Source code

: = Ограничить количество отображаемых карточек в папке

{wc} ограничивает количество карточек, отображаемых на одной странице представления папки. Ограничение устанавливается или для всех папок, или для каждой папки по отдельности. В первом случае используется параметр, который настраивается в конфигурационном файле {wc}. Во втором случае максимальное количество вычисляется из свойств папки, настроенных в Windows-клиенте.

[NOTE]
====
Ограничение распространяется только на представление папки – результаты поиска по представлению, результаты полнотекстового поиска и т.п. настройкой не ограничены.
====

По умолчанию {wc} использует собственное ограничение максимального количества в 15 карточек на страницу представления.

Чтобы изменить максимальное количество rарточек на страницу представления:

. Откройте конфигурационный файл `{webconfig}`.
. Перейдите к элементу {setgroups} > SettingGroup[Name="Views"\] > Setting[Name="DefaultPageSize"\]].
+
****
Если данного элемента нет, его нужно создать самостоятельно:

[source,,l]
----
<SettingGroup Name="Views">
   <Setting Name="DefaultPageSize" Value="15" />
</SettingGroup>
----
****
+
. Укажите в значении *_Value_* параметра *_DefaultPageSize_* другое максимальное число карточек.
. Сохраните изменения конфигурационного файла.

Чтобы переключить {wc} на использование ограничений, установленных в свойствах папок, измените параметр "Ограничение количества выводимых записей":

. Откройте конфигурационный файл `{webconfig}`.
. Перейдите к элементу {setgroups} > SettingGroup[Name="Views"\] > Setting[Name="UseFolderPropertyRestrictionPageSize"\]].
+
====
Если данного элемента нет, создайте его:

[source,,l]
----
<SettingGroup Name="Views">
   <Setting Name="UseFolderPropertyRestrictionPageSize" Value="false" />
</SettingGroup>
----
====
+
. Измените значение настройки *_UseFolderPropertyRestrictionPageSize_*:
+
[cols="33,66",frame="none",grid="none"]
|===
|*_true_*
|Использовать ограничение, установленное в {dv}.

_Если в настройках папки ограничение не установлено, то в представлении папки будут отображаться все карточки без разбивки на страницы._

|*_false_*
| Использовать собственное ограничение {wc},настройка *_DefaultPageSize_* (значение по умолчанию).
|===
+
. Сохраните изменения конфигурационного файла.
———
Restate the material exactly as given.

Source code

: = Ограничить количество отображаемых карточек в папке

{wc} ограничивает количество карточек, отображаемых на одной странице представления папки. Ограничение устанавливается или для всех папок, или для каждой папки по отдельности. В первом случае используется параметр, который настраивается в конфигурационном файле {wc}. Во втором случае максимальное количество вычисляется из свойств папки, настроенных в Windows-клиенте.

[NOTE]
====
Ограничение распространяется только на представление папки – результаты поиска по представлению, результаты полнотекстового поиска и т.п. настройкой не ограничены.
====

По умолчанию {wc} использует собственное ограничение максимального количества в 15 карточек на страницу представления.

Чтобы изменить максимальное количество rарточек на страницу представления:

. Откройте конфигурационный файл `{webconfig}`.
. Перейдите к элементу {setgroups} > SettingGroup[Name="Views"\] > Setting[Name="DefaultPageSize"\]].
+
****
Если данного элемента нет, его нужно создать самостоятельно:

[source,,l]
----
<SettingGroup Name="Views">
   <Setting Name="DefaultPageSize" Value="15" />
</SettingGroup>
----
****
+
. Укажите в значении *_Value_* параметра *_DefaultPageSize_* другое максимальное число карточек.
. Сохраните изменения конфигурационного файла.

Чтобы переключить {wc} на использование ограничений, установленных в свойствах папок, измените параметр "Ограничение количества выводимых записей":

. Откройте конфигурационный файл `{webconfig}`.
. Перейдите к элементу {setgroups} > SettingGroup[Name="Views"\] > Setting[Name="UseFolderPropertyRestrictionPageSize"\]].
+
====
Если данного элемента нет, создайте его:

[source,,l]
----
<SettingGroup Name="Views">
   <Setting Name="UseFolderPropertyRestrictionPageSize" Value="false" />
</SettingGroup>
----
====
+
. Измените значение настройки *_UseFolderPropertyRestrictionPageSize_*:
+
[cols="33,66",frame="none",grid="none"]
|===
|*_true_*
|Использовать ограничение, установленное в {dv}.

_Если в настройках папки ограничение не установлено, то в представлении папки будут отображаться все карточки без разбивки на страницы._

|*_false_*
| Использовать собственное ограничение {wc},настройка *_DefaultPageSize_* (значение по умолчанию).
|===
+
. Сохраните изменения конфигурационного файла.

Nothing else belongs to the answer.